### Extracted data

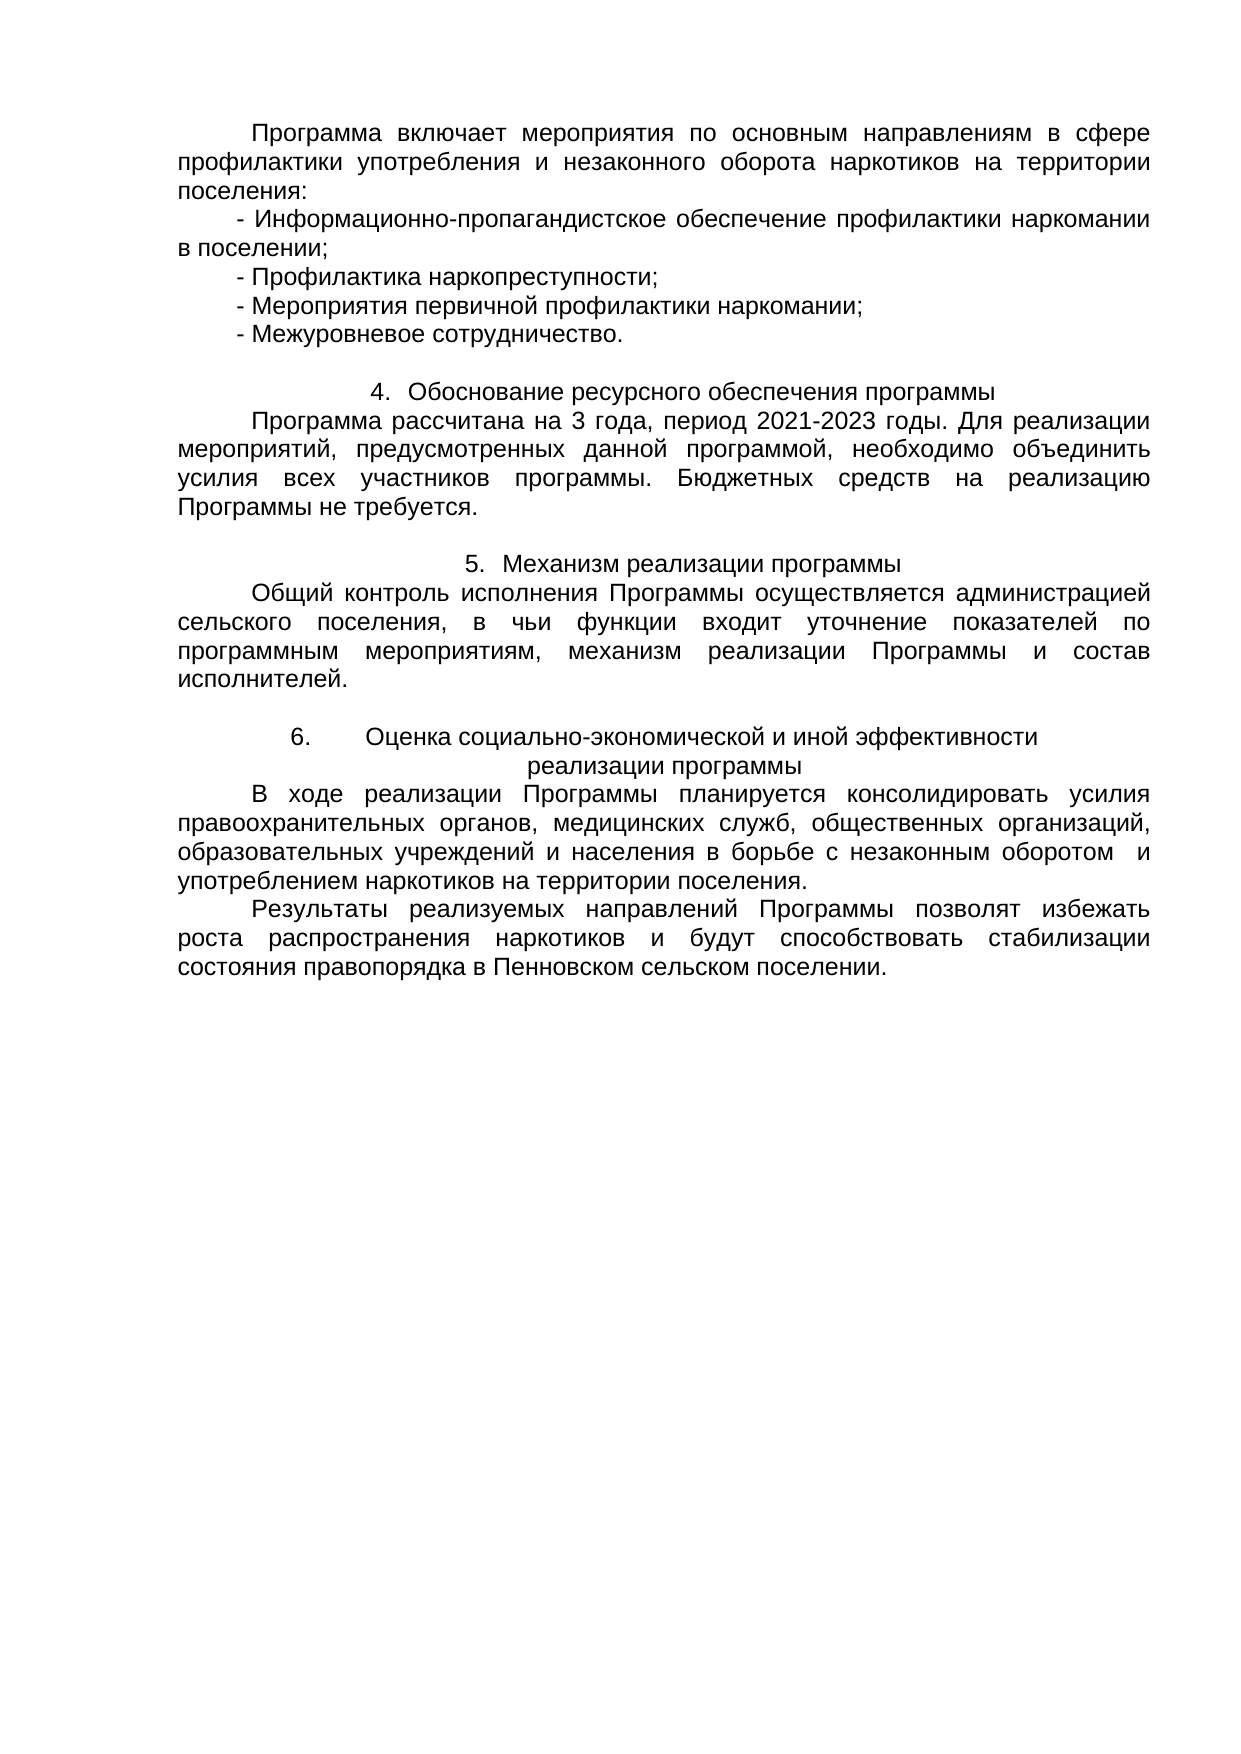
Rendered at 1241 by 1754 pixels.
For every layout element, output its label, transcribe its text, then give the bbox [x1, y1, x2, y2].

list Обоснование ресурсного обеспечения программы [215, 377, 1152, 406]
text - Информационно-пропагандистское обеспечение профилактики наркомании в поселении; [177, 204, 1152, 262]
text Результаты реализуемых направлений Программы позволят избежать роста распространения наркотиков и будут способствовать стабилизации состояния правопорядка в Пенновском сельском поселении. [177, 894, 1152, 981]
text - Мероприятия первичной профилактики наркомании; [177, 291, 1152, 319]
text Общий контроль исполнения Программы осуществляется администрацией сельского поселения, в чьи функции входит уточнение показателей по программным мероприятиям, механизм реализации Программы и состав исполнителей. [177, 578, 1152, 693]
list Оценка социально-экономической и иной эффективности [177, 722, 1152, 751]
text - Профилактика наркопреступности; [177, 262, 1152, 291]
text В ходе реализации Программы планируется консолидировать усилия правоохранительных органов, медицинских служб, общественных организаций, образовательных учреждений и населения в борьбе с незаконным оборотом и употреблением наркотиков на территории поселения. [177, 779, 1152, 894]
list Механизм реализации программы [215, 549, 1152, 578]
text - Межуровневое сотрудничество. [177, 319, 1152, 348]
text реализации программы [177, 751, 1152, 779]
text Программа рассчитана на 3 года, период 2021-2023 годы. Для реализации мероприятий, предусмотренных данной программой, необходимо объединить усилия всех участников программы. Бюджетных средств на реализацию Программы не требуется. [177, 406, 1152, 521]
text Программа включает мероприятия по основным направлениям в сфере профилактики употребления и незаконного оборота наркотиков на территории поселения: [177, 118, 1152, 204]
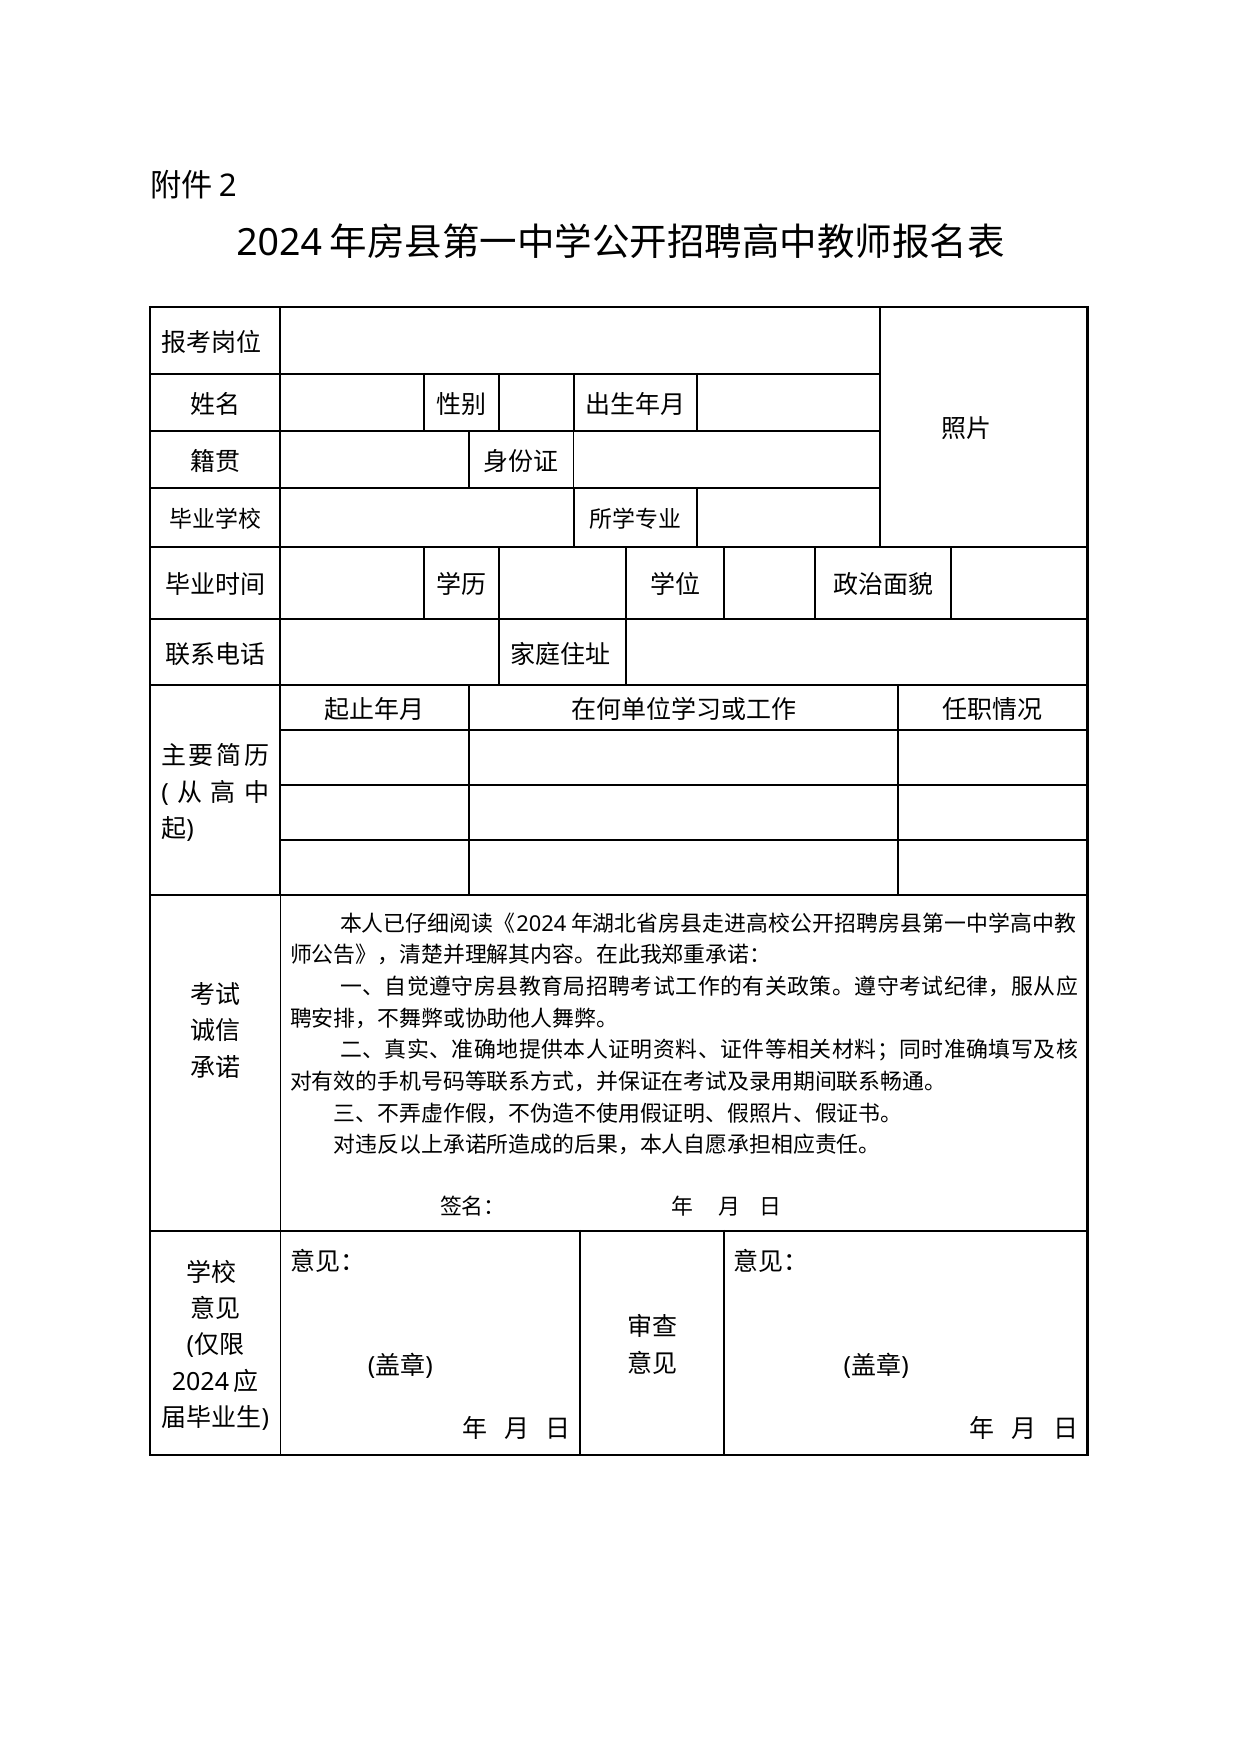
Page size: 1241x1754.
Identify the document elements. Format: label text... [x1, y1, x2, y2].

######

• [Activity]: Go through the records and repeat each one exactly, skipping anything that is a picture.

• [Result]:
Rendered at 1241 by 1754 pixels.
For every layout element, output its label, transcribe its text, then give the bbox [x1, y1, x2, y2].

list Обоснование ресурсного обеспечения программы [215, 377, 1152, 406]
text - Информационно-пропагандистское обеспечение профилактики наркомании в поселении; [177, 204, 1152, 262]
text Результаты реализуемых направлений Программы позволят избежать роста распространения наркотиков и будут способствовать стабилизации состояния правопорядка в Пенновском сельском поселении. [177, 894, 1152, 981]
text - Мероприятия первичной профилактики наркомании; [177, 291, 1152, 319]
text Общий контроль исполнения Программы осуществляется администрацией сельского поселения, в чьи функции входит уточнение показателей по программным мероприятиям, механизм реализации Программы и состав исполнителей. [177, 578, 1152, 693]
list Оценка социально-экономической и иной эффективности [177, 722, 1152, 751]
text - Профилактика наркопреступности; [177, 262, 1152, 291]
text В ходе реализации Программы планируется консолидировать усилия правоохранительных органов, медицинских служб, общественных организаций, образовательных учреждений и населения в борьбе с незаконным оборотом и употреблением наркотиков на территории поселения. [177, 779, 1152, 894]
list Механизм реализации программы [215, 549, 1152, 578]
text - Межуровневое сотрудничество. [177, 319, 1152, 348]
text реализации программы [177, 751, 1152, 779]
text Программа рассчитана на 3 года, период 2021-2023 годы. Для реализации мероприятий, предусмотренных данной программой, необходимо объединить усилия всех участников программы. Бюджетных средств на реализацию Программы не требуется. [177, 406, 1152, 521]
text Программа включает мероприятия по основным направлениям в сфере профилактики употребления и незаконного оборота наркотиков на территории поселения: [177, 118, 1152, 204]
Page size: 1241x1754.
Identify the document elements. Format: label text... [x1, y1, x2, y2].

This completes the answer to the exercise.